Professor Morin hesitated, then shrugged. “I don’t suppose it will hurt anything.” He turned to a notebook, flipped rapidly through some pages and finally came to an attendance sheet. He handed this over to her, and she quickly copied down the dates Ferguson had been absent from class.
“Is that all, Detective?”
“I think so.”
“See. It’s all quite routine and ordinary. I mean, he blends in here. Has a future as well, I suspect. Certainly has the capability of getting his degree.”
“Blends in?”
“Of course. We’re a large, urban university, Detective. He fits in.”
“Anonymous.”
“Like any student.”
“Do you know where he lives, Professor?”
“No.”
“Anything else about him?”
“No.”
“And he doesn’t make your skin shrivel a bit when you speak with him?”
“He has an intensity, like I said—but I don’t see how that should make him into a suspect for a homicide.

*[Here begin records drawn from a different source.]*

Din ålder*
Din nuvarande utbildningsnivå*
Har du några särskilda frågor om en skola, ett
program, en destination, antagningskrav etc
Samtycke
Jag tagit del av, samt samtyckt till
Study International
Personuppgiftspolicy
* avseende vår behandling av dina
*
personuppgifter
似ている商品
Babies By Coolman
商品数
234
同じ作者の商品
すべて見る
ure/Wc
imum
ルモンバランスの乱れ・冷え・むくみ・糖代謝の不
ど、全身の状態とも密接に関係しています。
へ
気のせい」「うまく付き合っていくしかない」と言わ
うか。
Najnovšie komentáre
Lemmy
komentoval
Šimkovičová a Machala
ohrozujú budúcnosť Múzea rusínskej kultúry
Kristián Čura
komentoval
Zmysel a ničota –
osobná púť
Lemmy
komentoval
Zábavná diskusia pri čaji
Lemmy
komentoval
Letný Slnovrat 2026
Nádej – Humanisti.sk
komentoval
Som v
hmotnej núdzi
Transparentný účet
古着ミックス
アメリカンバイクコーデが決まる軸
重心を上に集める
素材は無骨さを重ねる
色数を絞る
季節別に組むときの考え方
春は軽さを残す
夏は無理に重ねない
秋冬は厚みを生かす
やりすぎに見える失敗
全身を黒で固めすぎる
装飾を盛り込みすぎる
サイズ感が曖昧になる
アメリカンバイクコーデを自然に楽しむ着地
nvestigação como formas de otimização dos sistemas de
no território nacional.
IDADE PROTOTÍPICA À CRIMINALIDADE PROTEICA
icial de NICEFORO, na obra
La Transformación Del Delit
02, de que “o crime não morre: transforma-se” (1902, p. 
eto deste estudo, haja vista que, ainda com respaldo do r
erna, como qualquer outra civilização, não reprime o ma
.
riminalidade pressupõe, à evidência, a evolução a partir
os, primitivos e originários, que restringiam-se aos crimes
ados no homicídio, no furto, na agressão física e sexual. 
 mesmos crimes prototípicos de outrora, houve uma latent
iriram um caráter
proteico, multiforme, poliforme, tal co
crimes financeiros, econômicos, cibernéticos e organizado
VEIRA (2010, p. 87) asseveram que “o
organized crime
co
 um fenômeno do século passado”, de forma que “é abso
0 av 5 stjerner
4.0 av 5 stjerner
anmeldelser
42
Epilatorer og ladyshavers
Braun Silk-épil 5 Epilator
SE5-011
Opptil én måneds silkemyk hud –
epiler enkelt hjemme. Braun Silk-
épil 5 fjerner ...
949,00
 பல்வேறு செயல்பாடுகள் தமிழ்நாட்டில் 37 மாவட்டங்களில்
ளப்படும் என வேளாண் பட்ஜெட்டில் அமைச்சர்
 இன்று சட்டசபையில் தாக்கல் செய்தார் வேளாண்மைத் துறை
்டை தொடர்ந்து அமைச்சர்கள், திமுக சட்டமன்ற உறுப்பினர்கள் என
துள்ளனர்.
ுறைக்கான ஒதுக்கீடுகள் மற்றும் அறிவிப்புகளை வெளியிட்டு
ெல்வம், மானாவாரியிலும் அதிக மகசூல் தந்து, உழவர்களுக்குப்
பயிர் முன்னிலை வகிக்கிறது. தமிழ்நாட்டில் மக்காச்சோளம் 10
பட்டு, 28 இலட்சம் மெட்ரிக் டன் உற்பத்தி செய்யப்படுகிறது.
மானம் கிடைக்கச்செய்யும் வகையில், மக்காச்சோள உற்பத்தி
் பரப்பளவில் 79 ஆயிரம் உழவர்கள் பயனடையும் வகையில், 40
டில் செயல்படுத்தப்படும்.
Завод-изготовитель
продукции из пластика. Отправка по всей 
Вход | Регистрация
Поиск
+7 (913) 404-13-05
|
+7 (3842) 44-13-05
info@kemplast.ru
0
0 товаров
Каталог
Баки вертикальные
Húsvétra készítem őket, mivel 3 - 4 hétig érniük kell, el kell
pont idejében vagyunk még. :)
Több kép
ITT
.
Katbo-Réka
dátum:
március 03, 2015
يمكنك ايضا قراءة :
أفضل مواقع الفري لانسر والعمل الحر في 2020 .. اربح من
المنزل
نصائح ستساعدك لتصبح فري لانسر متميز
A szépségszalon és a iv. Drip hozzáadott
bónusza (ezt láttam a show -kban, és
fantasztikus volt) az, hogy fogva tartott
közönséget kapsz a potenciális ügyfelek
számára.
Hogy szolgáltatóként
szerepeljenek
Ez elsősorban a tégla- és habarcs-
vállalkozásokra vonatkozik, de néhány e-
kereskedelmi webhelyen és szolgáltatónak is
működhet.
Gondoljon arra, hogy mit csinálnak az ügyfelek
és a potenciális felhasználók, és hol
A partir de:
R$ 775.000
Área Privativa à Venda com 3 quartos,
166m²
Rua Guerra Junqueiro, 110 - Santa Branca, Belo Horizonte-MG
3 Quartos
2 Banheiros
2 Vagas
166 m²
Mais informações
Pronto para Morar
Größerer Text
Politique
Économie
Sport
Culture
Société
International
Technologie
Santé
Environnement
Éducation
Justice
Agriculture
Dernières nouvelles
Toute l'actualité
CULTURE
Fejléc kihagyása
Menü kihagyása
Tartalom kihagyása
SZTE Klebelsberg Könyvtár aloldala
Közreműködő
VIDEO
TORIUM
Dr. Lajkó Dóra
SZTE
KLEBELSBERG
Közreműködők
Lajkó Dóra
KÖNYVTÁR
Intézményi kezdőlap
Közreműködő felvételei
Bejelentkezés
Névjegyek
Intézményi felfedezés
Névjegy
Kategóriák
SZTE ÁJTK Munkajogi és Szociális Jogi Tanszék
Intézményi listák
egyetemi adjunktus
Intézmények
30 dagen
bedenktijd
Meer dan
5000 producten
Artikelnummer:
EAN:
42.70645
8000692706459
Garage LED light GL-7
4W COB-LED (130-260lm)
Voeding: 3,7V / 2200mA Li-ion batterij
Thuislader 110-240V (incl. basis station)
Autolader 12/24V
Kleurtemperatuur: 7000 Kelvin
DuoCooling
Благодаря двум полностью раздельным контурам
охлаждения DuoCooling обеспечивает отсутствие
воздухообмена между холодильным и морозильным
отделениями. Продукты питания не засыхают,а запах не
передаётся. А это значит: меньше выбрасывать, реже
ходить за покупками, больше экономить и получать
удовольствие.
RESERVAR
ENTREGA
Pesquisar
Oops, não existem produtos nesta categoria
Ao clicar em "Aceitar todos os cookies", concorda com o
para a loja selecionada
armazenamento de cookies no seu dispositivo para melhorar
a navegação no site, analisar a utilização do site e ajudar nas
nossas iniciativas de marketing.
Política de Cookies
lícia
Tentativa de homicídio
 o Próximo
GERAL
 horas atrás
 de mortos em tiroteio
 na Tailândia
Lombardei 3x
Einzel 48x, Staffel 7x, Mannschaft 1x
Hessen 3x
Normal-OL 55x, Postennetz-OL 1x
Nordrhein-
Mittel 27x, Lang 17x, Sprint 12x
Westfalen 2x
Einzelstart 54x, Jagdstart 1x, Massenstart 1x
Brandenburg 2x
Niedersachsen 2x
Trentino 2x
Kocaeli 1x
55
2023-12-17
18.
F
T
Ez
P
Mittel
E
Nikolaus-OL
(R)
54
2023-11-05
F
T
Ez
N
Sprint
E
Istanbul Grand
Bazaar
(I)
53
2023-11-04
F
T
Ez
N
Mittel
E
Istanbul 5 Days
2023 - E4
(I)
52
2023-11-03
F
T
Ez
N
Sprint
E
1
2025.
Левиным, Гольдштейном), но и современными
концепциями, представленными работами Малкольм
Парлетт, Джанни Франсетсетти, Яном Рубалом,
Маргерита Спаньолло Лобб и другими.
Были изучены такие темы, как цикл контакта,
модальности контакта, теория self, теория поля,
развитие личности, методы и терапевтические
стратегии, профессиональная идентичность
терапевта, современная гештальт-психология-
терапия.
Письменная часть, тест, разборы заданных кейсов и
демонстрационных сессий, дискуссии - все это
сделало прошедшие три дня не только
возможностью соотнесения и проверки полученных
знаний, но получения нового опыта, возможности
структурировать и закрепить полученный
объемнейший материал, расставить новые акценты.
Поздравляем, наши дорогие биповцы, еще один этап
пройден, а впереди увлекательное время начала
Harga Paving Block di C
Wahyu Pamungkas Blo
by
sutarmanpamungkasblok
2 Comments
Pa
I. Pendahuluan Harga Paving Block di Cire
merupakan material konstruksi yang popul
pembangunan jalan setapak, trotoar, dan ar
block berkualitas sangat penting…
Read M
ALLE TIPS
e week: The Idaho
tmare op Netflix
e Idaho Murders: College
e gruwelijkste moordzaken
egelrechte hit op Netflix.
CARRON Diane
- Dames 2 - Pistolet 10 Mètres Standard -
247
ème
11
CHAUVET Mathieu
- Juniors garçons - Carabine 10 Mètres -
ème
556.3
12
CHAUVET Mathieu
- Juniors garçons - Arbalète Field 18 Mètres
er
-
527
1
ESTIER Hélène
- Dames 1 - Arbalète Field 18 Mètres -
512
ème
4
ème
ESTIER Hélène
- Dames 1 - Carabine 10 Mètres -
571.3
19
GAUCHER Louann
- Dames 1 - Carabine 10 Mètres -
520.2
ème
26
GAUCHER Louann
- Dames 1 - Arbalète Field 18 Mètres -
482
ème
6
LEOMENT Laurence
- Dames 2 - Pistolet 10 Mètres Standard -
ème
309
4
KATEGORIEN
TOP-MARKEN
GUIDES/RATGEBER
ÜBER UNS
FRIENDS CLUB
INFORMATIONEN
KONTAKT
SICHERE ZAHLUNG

I suppose he wonders whether he’ll ever be free from the interest of the police in Florida. And I think that’s a legitimate question, Detective, don’t you?”
“An innocent man has nothing to fear,” she answered.
“No,” the professor shook his head. “I think in our society it’s often the guilty who are safe.”
She looked over at the professor, who was gathering himself as if to launch into some quasi-radical, leftover sixties tirade. She decided to decline this particular lecture.
She stood and left the room. She wasn’t sure what she’d heard, but she’d heard something. Anonymous. She walked partway down the corridor until struck with the thought she was being watched. She turned suddenly and saw the professor closing the door to his office. The sound reverberated in the hallway. Her eyes swept about, searching for the students who’d flooded the area earlier, and who now seemed to have been absorbed by the offices, classrooms, and lecture halls.